And while people are still looking for long-term flexibility in their working hours and location, recent research has shown that nearly half of UK employees say being around others improves their mental health while at their place of work.
However, a wealth of innovation around high-end physical health including immune-boosting treatments, sleep wellness tracking and extensive at-home health screenings, is starkly contrasted with research which has shown that Gen Zs report the lowest wellbeing of all generations.
And among all generations, social wellbeing, i.e. a sense of belonging to and contribution to a community, remains the lowest performing of the wellness dimensions.
All this leads to a broader re-examination of what health and wellness means on a larger scale.
As the dimensions of wellbeing continue to blur, brands are exploring fresh approaches to instil wellness into spaces and services.
New digital brands and partnerships are exploring the nuanced meanings of wellbeing for wider audiences. Digital platform Woo looks at what wellness means for Gen Z audiences and Sport England’s This Girl Can campaign has teamed up with Strava to help women reconnect with physical activity as part of a supportive community.

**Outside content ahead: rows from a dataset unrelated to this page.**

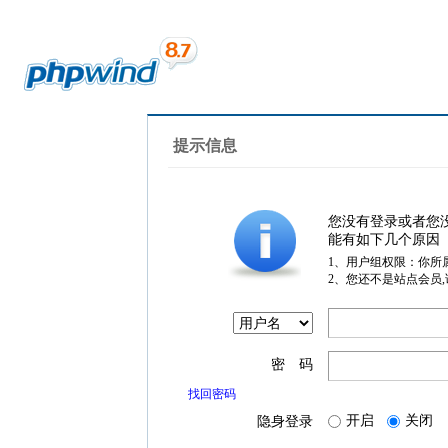
提示信息
您没有登录或者您
能有如下几个原因
1、用户组权限：你所
2、您还不是站点会员
密 码
找回密码
开启
关闭
隐身登录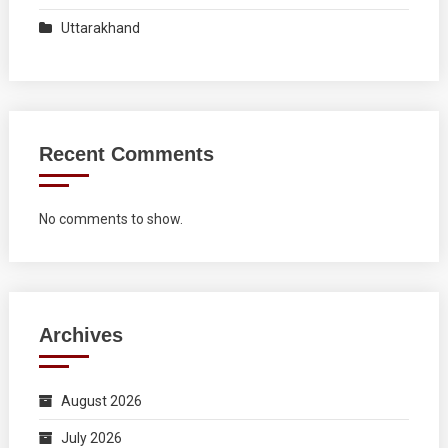
Uttarakhand
Recent Comments
No comments to show.
Archives
August 2026
July 2026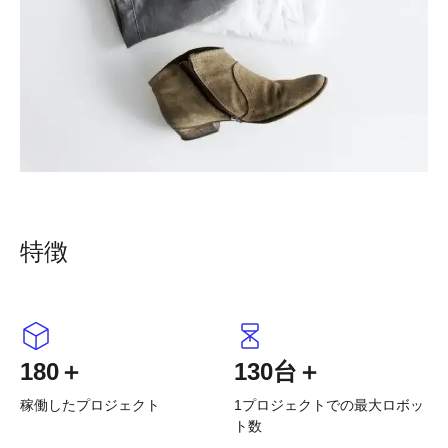
特徴
180＋
130台＋
稼働したプロジェクト
1プロジェクトでの最大ロボッ
ト数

And brands across every field are looking inward to ensure wellbeing is at the core of their business.
Mason Fifth is one of the first WELL-certified residential buildings in the UK, positioning itself as a transformational home & community in the heart of London. Residents are encouraged to connect and discover simple pleasures together through holistic programming within an environment designed specifically to evoke calm and ‘help you thrive’.

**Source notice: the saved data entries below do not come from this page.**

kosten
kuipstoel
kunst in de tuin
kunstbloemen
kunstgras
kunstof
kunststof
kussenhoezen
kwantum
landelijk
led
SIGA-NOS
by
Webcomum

Many brands not obviously linked to wellness are redesigning their office spaces with employees’ wellbeing and new ways of working in mind, while others recognise the need to transform their company culture. Quick to tap into this trend is Headspace, which is now offering workplace culture services with a new leadership education programme aimed at encouraging better wellbeing approaches within organisations.

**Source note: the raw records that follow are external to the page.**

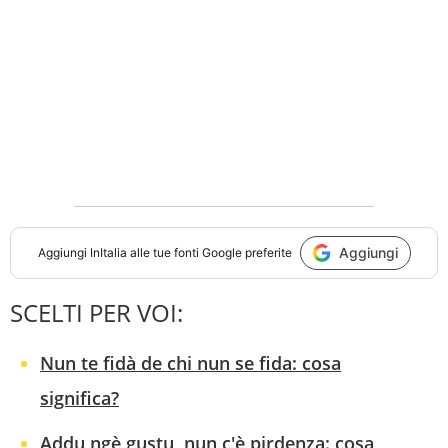
Aggiungi
Aggiungi
InItalia
alle tue fonti Google preferite
SCELTI PER VOI:
Nun te fidà de chi nun se fida: cosa
significa?
Addu ngè gustu, nun c'è pirdenza: cosa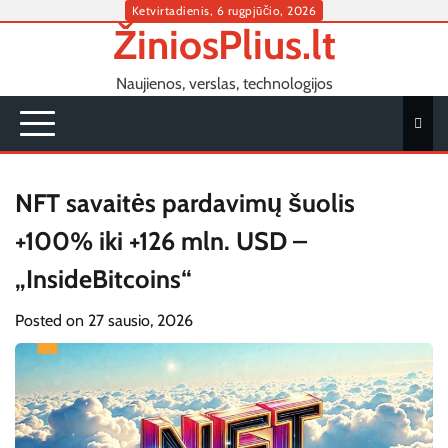
Skip
Ketvirtadienis, 6 rugpjūčio, 2026
ŽiniosPlius.lt
to
content
Naujienos, verslas, technologijos
NFT savaitės pardavimų šuolis
+100% iki +126 mln. USD –
„InsideBitcoins“
Posted on
27 sausio, 2026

Studio RHE for Fabrix London will be London’s first urban forest in 2024 – courtesy of Frame
Personal and social wellbeing, and consequently inclusivity, were a focus at the 60th edition of Milan Design Week – from Sabine Marcelis for IKEA lighting solutions for emotional wellbeing to the OTO chair, designed to comfort those with autism.
In keeping with the continued interest in biophilic design, nature also featured heavily at Design Week as studios and brands are further exploring the application and benefits of biophilic design on wellbeing in private and public spaces.
Michele Perlini’s ‘My Secret’ is a floating spa module inspired by Japanese wellness and can be placed anywhere – on water or in a forest.
Timberland and Stefano Boeri Interiors’ Floating Forests installation advocates regreening urban areas and spotlights the benefits this type of ecosystem can provide for climate change efforts and residents’ quality of life.
Ongoing efforts to re-wild urban spaces to restore biodiversity and create ‘urban wellness playgrounds’ are not limited to conceptual design fairs.
Heatherwick Studio plans to ‘create a new blueprint for the future of city centres’ in Nottingham through ‘nature romantically reclaiming the frame of the former Broadmarsh shopping centre’, demonstrating wellness can be made accessible in everyday spaces through proximity to nature.